There were no weapons of mass destruction, Saddam was not tied to Al Qaeda, democracy did not spread, and America was not made safer. What lesson did we learn from our dead in Iraq?

What about Afghanistan? America’s longest running war has no end in sight. We cannot achieve “victory”, we can only stave off defeat. Osama Bin Laden was originally sheltered by the Taliban who ruled Afghanistan at the time. A response of some kind had to be made in the aftermath of 9/11.

George W. Bush however, refused to make a deal with the Taliban to get them to hand over the 9/11 mastermind. Meanwhile it took a decade to capture him, and he was no longer in Afghanistan when he was found. Our mission in Afghanistan has become merely to prop up the pro-US government based in Kabul. No progress on democracy, and the Taliban are nowhere near defeated. What lesson have we learn from our dead in Afghanistan?

Aside from our own war dead, many die in wars who are not fighting. What about the memory of those on the receiving end of our bullets and bombs? What lesson do we learn from the memory of the millions of those that have died in our interventions? America continues to sew war across the world. The ripple effects have extended for years, and continue to grow worse.
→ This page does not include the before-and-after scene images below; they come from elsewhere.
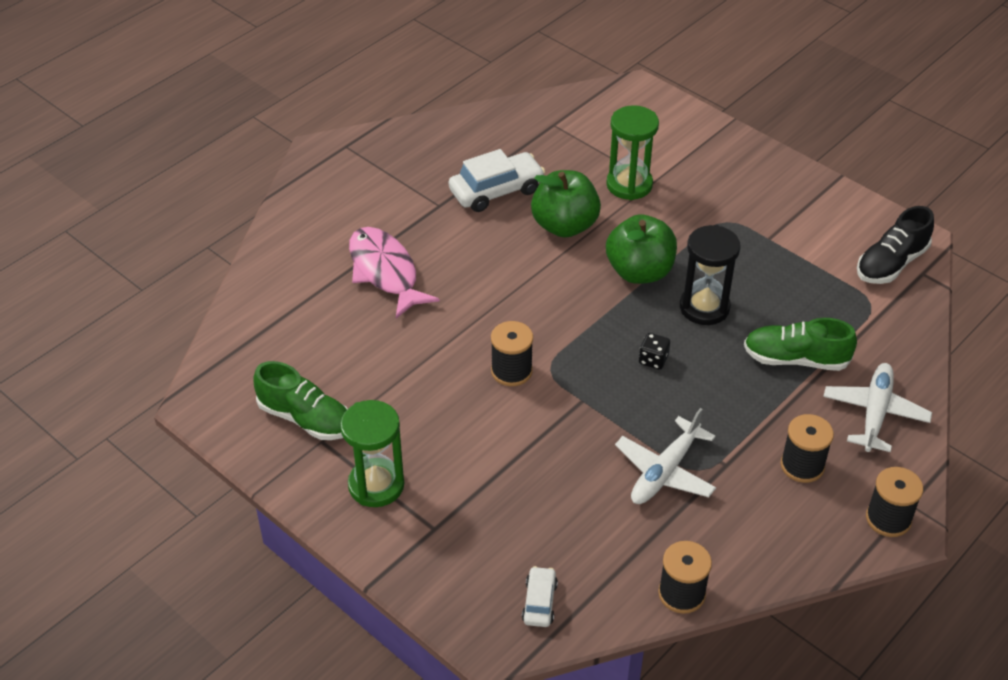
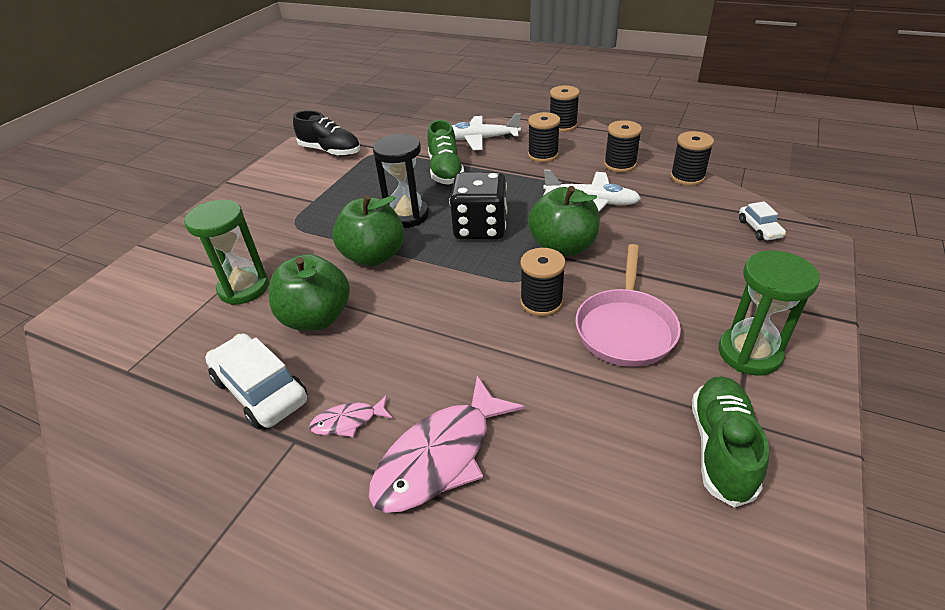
camera: 105 degrees left, 5 degrees down
white car [522,566,558,627] -> white car turned 90 degrees counterclockwise [739,201,786,241]
black dice [639,333,670,370] -> black dice [449,172,507,240], size x2.30
none -> pink fish [309,395,393,437]
none -> green apple [528,186,599,257]
none -> pink pan [575,244,681,367]
none -> black spool [604,120,642,172]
Iraq is a fractured chaos-state with ongoing sectarian violence, which has grown worse since the rise of ISIS. Iraq is far from the “model democracy” we intended for the region. The Iraqi people still suffer violence at the hands of a civil war and American bombs. Hundreds of civilians have been killed in Iraq by US and coalition forces in the anti-ISIS campaign in Mosul. Terrorism and sectarian violence continue to claim many lives.

Afghanistan is still rife with civil war. America cannot outright defeat the Taliban, and now ISIS has gotten involved. America’s sole purpose is to hold the fragile Afghan government together. This has become an increasingly challenging task. Corruption and despotism are still strong in Afghanistan. Like Iraq, Afghanistan is a violent and divided country with little prospect of seeing peaceful days anytime soon.

In 2011, the US and its allies intervened in Libya. What began as a no-fly zone against the Libyan air force escalated into full-blown regime change against Muammar Ghadafi. The intent to establish a pro-US democracy has failed horribly. Libya is still in civil war, with two effective governments battling for supremacy based in Tripoli and Tobruk. Violence and war is the everyday reality of Libyan life. Many thousands of civilians have suffered and will continue to suffer.

American intervention in Syria has also taken quite a toll. While Syria is a more nuanced conflict, American strikes have claimed an untold amount of civilian lives. While civilians are also killed by Syrian troops, rebels, and Russian strikes, the US is equally culpable in Syria’s suffering.

America has escalated its presence in Syria, continuing to supply aid to jihadist rebel groups. America now has de-facto ground forces in Syria as well, supposedly to fight ISIS. Even more Americans are in harm’s way, for a war that has little to do with American security.

What do we learn from war, ultimately? How can we as a species kill so many of each other, cause so much pain and hatred, and never learn how to move on. How many soldiers need to die? How many soldiers need to be maimed and traumatized for life? How many parents need to bury their children? How many innocent civilians need to perish and suffer? How long will it be until we fight another war to achieve the peace we find so elusive?

What lessons should we learn this Memorial Day? Do we continue to use our fallen soldiers to argue for more war? Do we argue for more destruction and death? Or should we recognize that our war dead have become victims. Can we at last honor our dead by recognizing the horror of war and commit to ending it once and for all?

We should all pay respects to the dead, both soldiers and civilians. The best way to honor the memory of the fallen is by saving those still alive. How should we support our troops this Memorial Day? End the wars, bring them home.